Citric acid fermentation carried out by some representatives of molds; particular strains of Aspergillus niger are particularly effective. The initial product is Pyruvic acid, the transformation of a cut goes simultaneously in two directions. Part of it is oxidized into acetic acid, while the other, adding carbon dioxide, forms oxaloacetic acid. At condensation of acetic and oxaloacetic acids, citric acid is formed. In addition to citric acid, with citric acid B., butyl alcohol, acetone, and also ethyl alcohol, carbon dioxide, and hydrogen are formed.

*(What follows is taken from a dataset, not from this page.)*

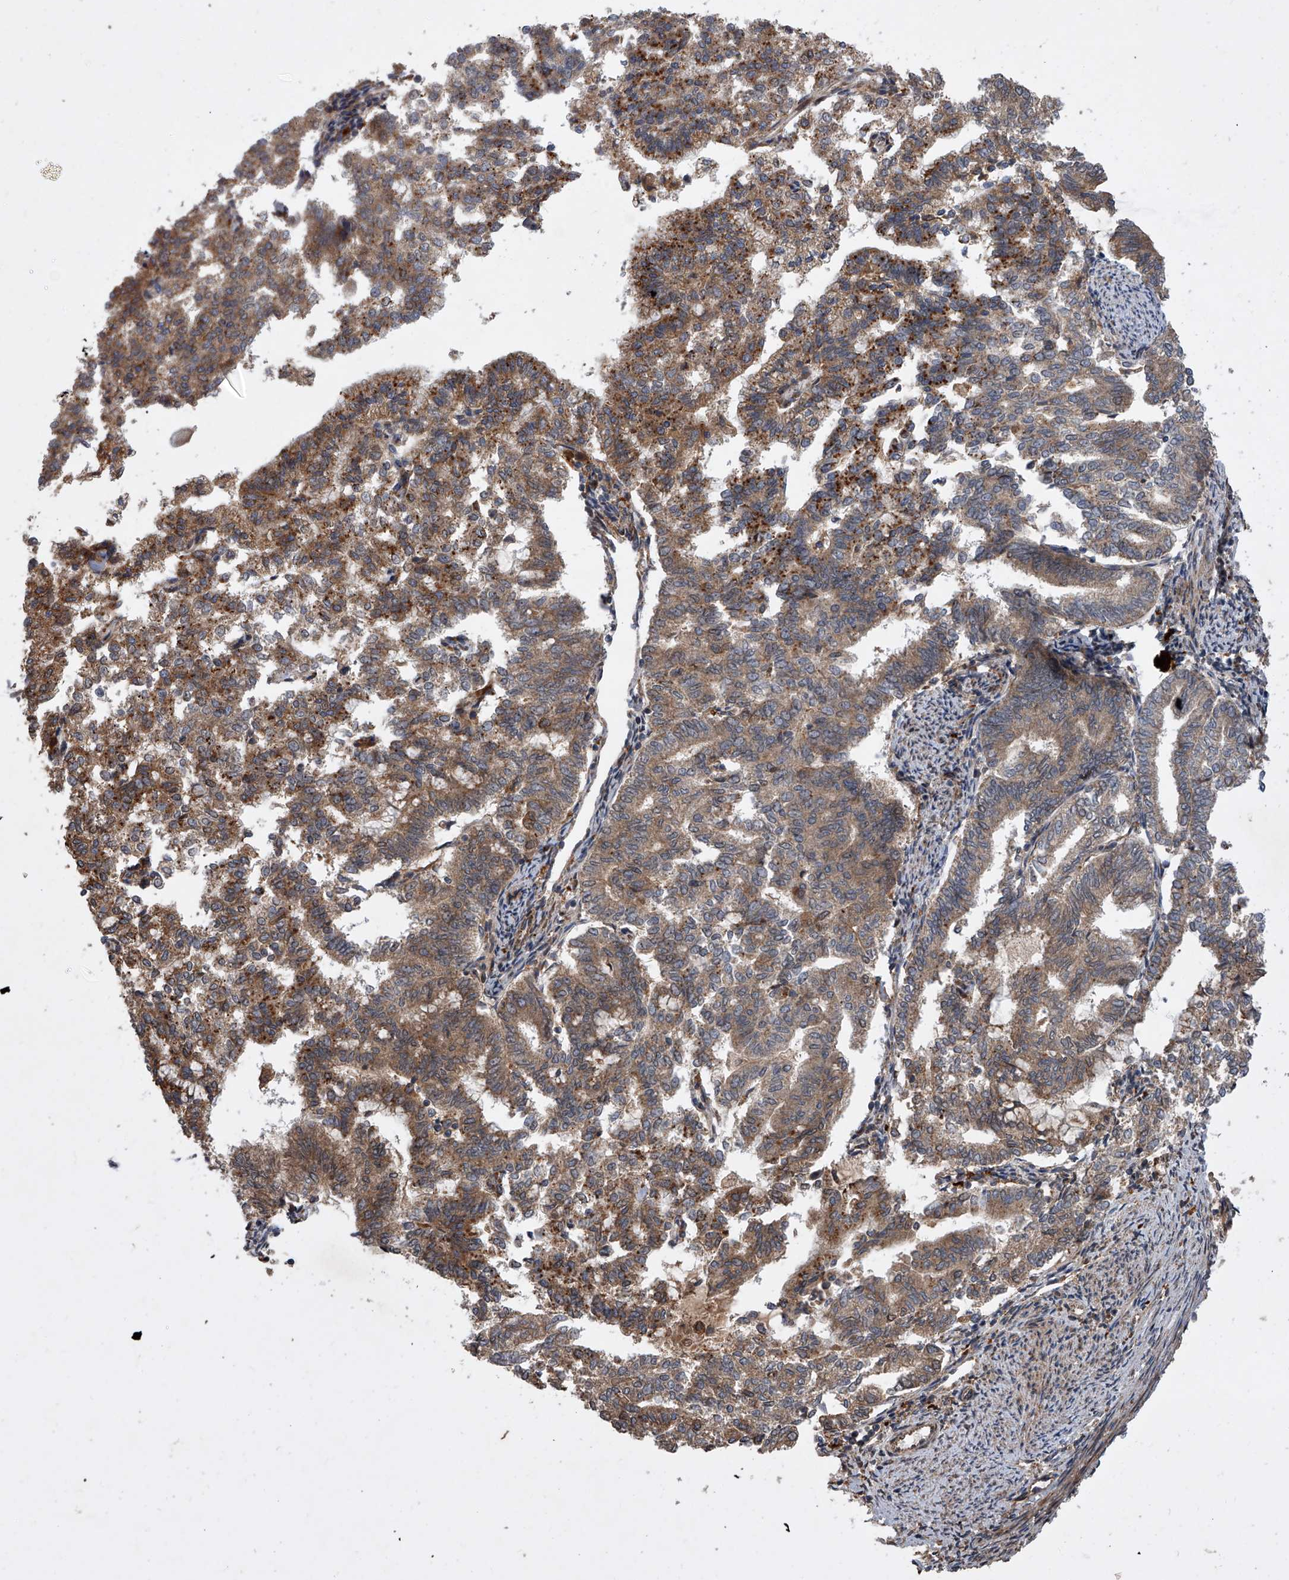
{"staining": {"intensity": "moderate", "quantity": ">75%", "location": "cytoplasmic/membranous"}, "tissue": "endometrial cancer", "cell_type": "Tumor cells", "image_type": "cancer", "snomed": [{"axis": "morphology", "description": "Adenocarcinoma, NOS"}, {"axis": "topography", "description": "Endometrium"}], "caption": "Endometrial cancer (adenocarcinoma) tissue displays moderate cytoplasmic/membranous expression in approximately >75% of tumor cells", "gene": "USP47", "patient": {"sex": "female", "age": 79}}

Butanol-acetone fermentation carried out by the anaerobic bacteria Clostridium acetobutylicum. The main products formed in the course of this type of B. are n-butyl alcohol, acetone, ethyl alcohol, carbon dioxide, and hydrogen. Acetoacetic to - that (CH 3 COCH 2 COOH) and the acetone (CH 3 COCH 3) formed during its decarboxylation, as well as β-hydroxybutyric to - that make up the so-called group. acetone bodies (see. Ketone bodies), which accumulate in the blood and urine of animals in various pathological conditions and diseases (diabetes, starvation). Under normal conditions, these compounds are oxidized to form carbon dioxide and water harmless to the body.

High economic efficiency, the purity of valuable products obtained with biology underlie the ever wider use of biomass in the most varied sectors of the national economy.

Bibliography: Kretovich V.L. Fundamentals of plant biochemistry, M., 1971; Mahler G. and Yu. Cordes. Fundamentals of Biological Chemistry, trans. from English., M., 1970; Rubin B.A., Course of plant physiology, M., 1971; Racker E. Bioenergetic mechanisms, trans. from English, M., 1967. bibliogr .; Shaposhnikov V. N. Technical microbiology, M., 1948; H a s i d W. Z. Transformation of sugars in plants, Ann. Rev. plant Physiol., v. 18, p. 253, 1967, bibliogr.